Se a adaptação de um poema da dimensão da obra-prima de Dante Alighieri era já em si um risco enorme, ele redobrou quando os autores decidiram realmente "adaptar" o original, suprimindo cenas que julgaram redundantes ou maçadoras, para dotarem esta sua versão de uma dinâmica que proporcionasse uma leitura ritmada.
Como os autores assumem igualmente no prólogo, de uma sinceridade pouco vulgar, esta é uma obra mista de banda desenhada e ilustração, com a narrativa sequencial interrompida recorrentemente por vinhetas de página inteira, de redobrado impacto devido às dimensões generosas do livro.
Mas são estas vinhetas que tornam mais fantástica e deleitosa, mesmo quando aterrorizadora, a visão do inferno que os irmãos Brizzi nos proporcionam.
Um inferno povoado de gente sem esperança nem fé, a penar pela eternidade, que se revela um local tão grandioso quanto opressivo, de uma forma que faz o leitor sentir-se ínfimo.

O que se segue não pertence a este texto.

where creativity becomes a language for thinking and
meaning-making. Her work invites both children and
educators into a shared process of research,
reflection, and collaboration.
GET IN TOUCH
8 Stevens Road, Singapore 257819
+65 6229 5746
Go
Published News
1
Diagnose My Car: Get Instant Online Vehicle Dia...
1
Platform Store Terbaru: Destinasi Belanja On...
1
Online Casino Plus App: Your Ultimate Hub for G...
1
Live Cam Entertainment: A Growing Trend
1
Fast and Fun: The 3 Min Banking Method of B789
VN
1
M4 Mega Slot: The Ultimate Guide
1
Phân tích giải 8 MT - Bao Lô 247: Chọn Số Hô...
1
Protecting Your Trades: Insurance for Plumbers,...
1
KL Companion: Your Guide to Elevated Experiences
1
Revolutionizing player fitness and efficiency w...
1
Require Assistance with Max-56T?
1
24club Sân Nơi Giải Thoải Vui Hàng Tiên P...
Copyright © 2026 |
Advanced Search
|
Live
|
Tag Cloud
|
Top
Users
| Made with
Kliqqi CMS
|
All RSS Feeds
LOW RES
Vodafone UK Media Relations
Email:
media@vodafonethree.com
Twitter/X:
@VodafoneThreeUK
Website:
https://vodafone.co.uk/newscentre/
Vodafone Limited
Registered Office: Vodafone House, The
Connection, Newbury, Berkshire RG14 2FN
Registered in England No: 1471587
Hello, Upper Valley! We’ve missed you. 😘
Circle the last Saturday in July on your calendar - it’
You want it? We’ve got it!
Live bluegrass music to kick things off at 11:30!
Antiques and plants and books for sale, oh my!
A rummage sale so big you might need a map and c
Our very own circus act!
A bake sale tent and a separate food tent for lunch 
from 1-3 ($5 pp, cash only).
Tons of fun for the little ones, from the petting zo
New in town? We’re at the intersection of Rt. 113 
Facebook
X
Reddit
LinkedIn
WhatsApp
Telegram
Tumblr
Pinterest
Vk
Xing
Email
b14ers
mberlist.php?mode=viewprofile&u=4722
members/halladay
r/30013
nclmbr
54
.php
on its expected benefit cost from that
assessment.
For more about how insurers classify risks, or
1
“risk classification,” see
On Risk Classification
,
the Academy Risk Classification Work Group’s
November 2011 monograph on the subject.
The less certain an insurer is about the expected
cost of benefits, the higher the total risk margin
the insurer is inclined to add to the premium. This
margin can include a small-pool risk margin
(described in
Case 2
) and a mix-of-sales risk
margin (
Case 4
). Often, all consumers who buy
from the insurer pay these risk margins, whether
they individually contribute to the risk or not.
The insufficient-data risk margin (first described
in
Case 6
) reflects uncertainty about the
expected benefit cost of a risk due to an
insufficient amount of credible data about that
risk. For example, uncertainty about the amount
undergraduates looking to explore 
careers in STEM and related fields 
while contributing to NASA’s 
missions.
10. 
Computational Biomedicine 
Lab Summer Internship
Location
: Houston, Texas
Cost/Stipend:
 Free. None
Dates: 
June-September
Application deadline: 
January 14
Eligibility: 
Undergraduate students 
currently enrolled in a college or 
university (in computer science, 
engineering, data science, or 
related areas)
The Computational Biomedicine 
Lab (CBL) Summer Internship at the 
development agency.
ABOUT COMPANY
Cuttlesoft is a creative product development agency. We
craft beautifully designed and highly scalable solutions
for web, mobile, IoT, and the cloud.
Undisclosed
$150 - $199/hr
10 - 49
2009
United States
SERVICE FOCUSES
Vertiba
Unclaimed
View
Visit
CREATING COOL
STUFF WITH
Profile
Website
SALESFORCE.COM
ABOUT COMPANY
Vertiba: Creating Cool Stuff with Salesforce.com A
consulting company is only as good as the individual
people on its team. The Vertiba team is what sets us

Isto implica, obviamente, mesmo para quem conhece o original, uma aproximação sem preconceitos, para fruir inteira e intensamente este tomo ilustrado de forma superlativa, que nos mostra a demanda de Dante pela sua amada Beatriz, acompanhado pelo poeta Virgílio, com quem percorre, um após outro, os nove círculos do inferno, cruzando-se com o barqueiro Caronte, filósofos como Aristóteles ou Platão, Diógenes na sua procura infinita, o imponente Minos obcecado pela luxúria e os prazeres carnais ou o Minotauro.
E terminada esta visita inesquecível ao Hades dos irmãos Brizzi, resta regressar às páginas do livro, para nos perdermos nas belas ilustrações que tornam este Inferno um prazer.